At present, there are two main types of gas diaphragm pumps in the market, such as electromagnetic diaphragm pump driven by motor cam mechanism and piezoelectric diaphragm pump driven by piezoelectric vibrators. In practical application, the electromagnetic diaphragm pump will have problems such as complex structure, high cost and large noise, while the piezoelectric diaphragm pump has low volume change rate and a piezoelectric vibrator. Heat, fragility, depolarization, and other problems.
In this paper, based on the study of the design theory and key technology of the piezoelectric gas diaphragm pump, the National Natural Science Foundation of China (project number: 50735002), the magnetic spring is first applied to the structural resonance pump, and the related theoretical and technical problems are studied.
The advantage of applying the magnetic spring to the study of the resonant gas pump is that it can increase the volume change rate of the pump body, simplify the structure of the system, reduce the noise and increase the reliability and stability of the system. The most important thing is that the stiffness of the mechanical system can be changed by adjusting the axial gap of the magnetic spring, and then it is very convenient to adjust the whole system. The resonance frequency of a mechanical system.
The piezoelectric vibrator is the core component of the magnetic spring resonance pump, which provides the excitation for the whole resonance system. The piezoelectric vibrator used in this paper is a ring piezoelectric ceramic and a ring substrate which is bonded with epoxy resin. The piezoelectric vibrator is used as part of the resonant pump of the magnetic spring pump, and it is simulated by the modal analysis of the vibrator. The final structural parameters of the piezoelectric vibrator are determined by response analysis.

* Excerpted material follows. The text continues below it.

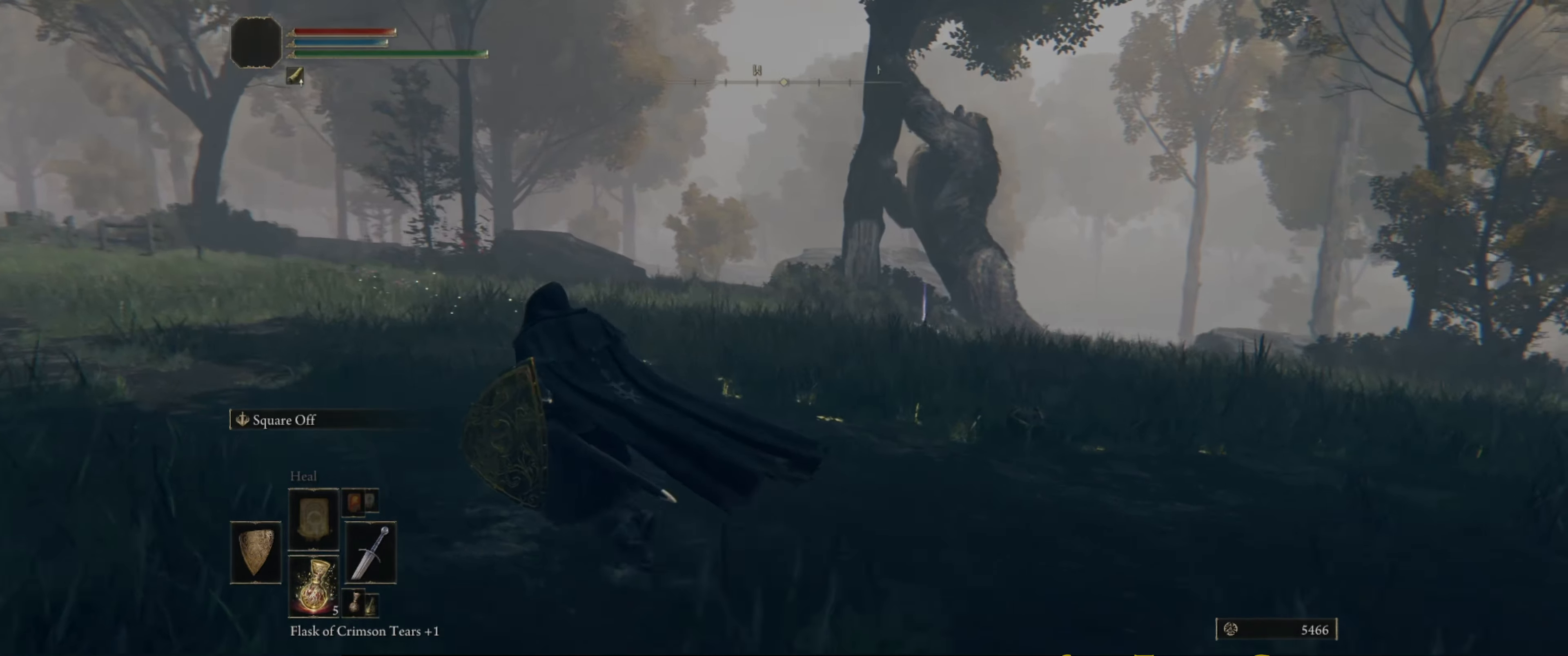
{"buttons": [], "left_stick": "up-left", "right_stick": "right", "events": [[367, "right_stick", "right"]]}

The axial force of the magnetic spring is theoretically derived from the magnetic charge viewpoint, and the relation between the axial force and the axial distance of the magnetic spring is calculated by the method of discrete summation and MATLAB programming by dividing the cell. Then the relation formula is obtained by the curve fitting method, and the axial stiffness and the axial interval of the magnetic spring are obtained. The axial force of the magnetic spring is measured by the design test, and the relationship between the axial stiffness and the axial force is also obtained by using the method of fitting the fitting curve.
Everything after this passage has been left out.